Now, we can run this eval using the oaieval CLI like this

pip install .
oaieval gpt-3.5-turbo extract_countries

This will run our evaluation in parallel on multiple threads and produce an accuracy.

In our case, we got an accuracy of 76% which is not great for an operation like this. The following could be the reasons for the current accuracy:

We might not be using the right evaluation spec.
The test data isn't very clean
The model doesn't work as expected.

Going through the eval logs can be helpful here.

Going through Eval Logs

The eval logs are located at /tmp/evallogs and different log files are created for each evaluation run.

We could go through the text file in an editor, or there are open-source projects like Zeno that help us visualize these logs and analyze them better.

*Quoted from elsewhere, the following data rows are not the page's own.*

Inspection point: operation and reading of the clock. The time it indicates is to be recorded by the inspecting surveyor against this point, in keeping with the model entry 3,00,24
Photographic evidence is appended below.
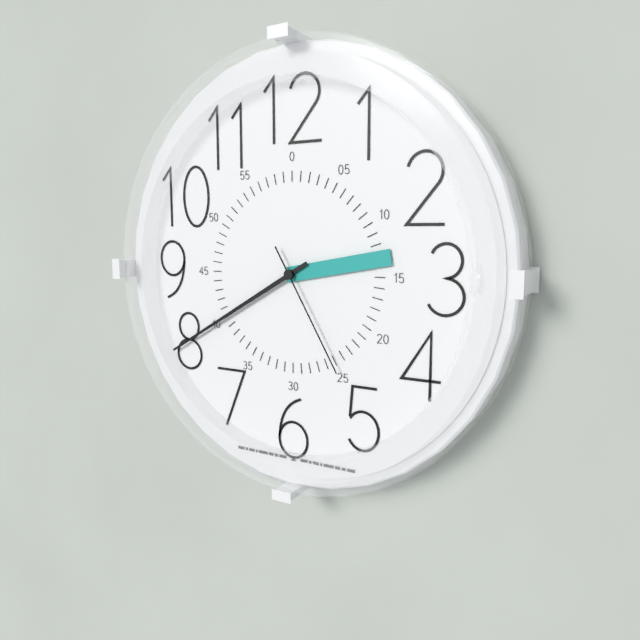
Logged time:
2,40,25
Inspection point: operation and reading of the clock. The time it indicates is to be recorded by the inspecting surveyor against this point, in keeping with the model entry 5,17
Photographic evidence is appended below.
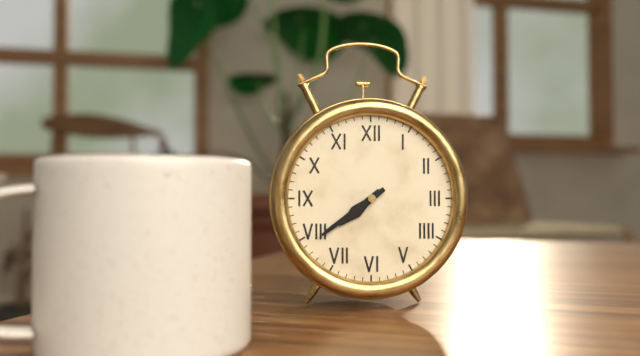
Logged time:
7,39
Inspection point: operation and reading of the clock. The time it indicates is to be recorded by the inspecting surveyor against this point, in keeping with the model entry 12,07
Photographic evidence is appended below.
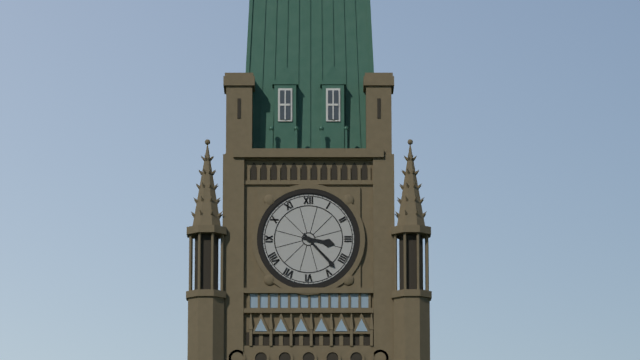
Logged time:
3,23
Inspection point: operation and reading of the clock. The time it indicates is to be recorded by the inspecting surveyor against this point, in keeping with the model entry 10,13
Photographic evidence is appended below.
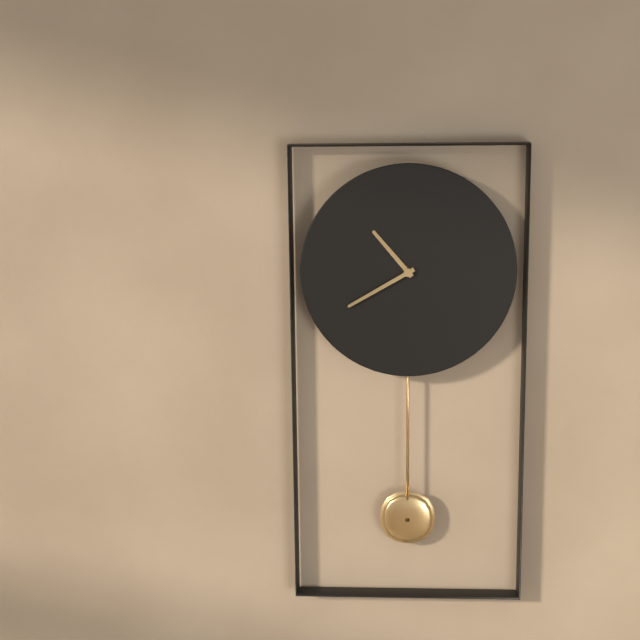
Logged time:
10,40
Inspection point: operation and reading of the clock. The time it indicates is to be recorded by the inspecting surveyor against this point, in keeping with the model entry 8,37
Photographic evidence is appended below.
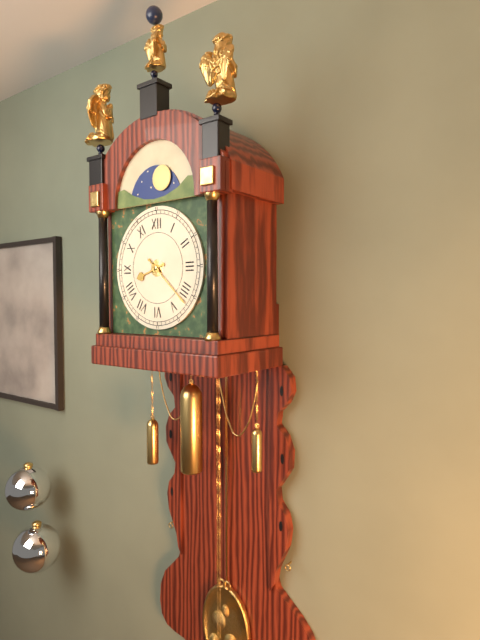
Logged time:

Using custom completion functions

"Completion Functions" are the completion methods of any model (LLM or otherwise). And a completion is the text output that would be the LLM system's answer to the prompt input.

In the example above, we chose to use the default completion function (text-davinci-003) of the library for our eval.

We could also write our own completion functions as explained here. These completion functions could be

any LLM model of choice,
a chain of prompts (as popularised by Langchain)
or even AutoGPT!

Useful tips as you run your evals

If you notice evals has cached your data and you need to clear that cache, you can do so with rm -rf /tmp/filecache.
Wherever Basic Templates can work, avoid Model Graded Templates as they will have lower reliability.